Dogs can jump surprisingly high when they are motivated. If they smell candy or sweets in a stocking, they might try to get the stocking down by jumping at it. Not only could this cause them to injure themselves, but it could cause them to eat something they shouldn't.
To that end, only fill stockings on Christmas Eve or one or two days before your celebrations. That way, the stockings are filled for as little time as possible. Hang stockings up high and try not to leave your dog unsupervised near your fireplace.
Or you can make things even safer and simply forgo adding sweets to stockings. Stuff them with other presents or small goodies. Keep the sweets in the refrigerator and enjoy them on Christmas morning anyway.
Keep Logs/Firestarter's Safe
If you live in the northern hemisphere, the holiday season is synonymous with winter. You might want to stuff some firewood and Firestarter's in your fireplace. But keep these safe and secure and away from your dog. Many of them have chemicals that can be toxic if your dog ingests them.

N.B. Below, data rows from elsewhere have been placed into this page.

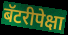
बॅटरीपेक्षा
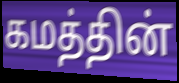
கமத்தின்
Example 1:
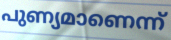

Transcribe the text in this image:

പുണ്യമാണെന്ന്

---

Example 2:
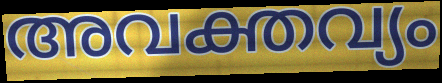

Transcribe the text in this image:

അവക്തവ്യം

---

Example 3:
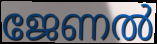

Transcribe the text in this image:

ജേണൽ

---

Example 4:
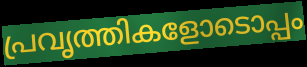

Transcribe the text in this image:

പ്രവൃത്തികളോടൊപ്പം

The holidays don’t end with Christmas. You also have to keep New Year’s in mind. Many big cities (and even some smaller towns) have New Year’s fireworks celebrations. Even if you don’t attend, the explosions of these fireworks could reach your home and your dog’s sensitive ears.

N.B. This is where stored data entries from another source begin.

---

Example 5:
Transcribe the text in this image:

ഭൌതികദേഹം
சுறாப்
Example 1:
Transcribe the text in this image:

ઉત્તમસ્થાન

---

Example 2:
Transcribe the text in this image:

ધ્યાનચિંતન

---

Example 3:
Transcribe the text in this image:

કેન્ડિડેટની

So you should come up with a good plan to protect your pup and keep them calm during New Year’s fireworks celebrations.
Try exposure therapy with your dog to get them used to fireworks.
Continue crate training your dog so they know they can retreat there if they are scared.
Provide your dog with an alternative quiet and dark place to hide. This place should not have anything your dog can chew up or damage. Put a bed down for them that they can snuggle up in to feel safe and secure.
Consider using noise-canceling blinds or shades around your home during New Year’s.
If you plan to attend a New Year's fireworks celebration, you also need to have your pup accounted for. This might mean hiring a dog sitter or putting your dog in their crate. Lots of dogs run away from home in a panic when they hear fireworks. So don't plan to leave your dog outside in the backyard by themselves.
No matter what you do, planning for New Year’s fireworks early will help you tackle the issue more easily. Some dogs handle fireworks better than others. Make sure your solution is perfectly tailored for your canine companion and their unique needs.
Safe Holidays Are the Best Holidays!!
The holidays are a time for joy and spending time with those we love. You can do your part to keep your pet safe and enjoy the festivities by following the tips above. They’re the best ways to make sure everyone has a great time this holiday season.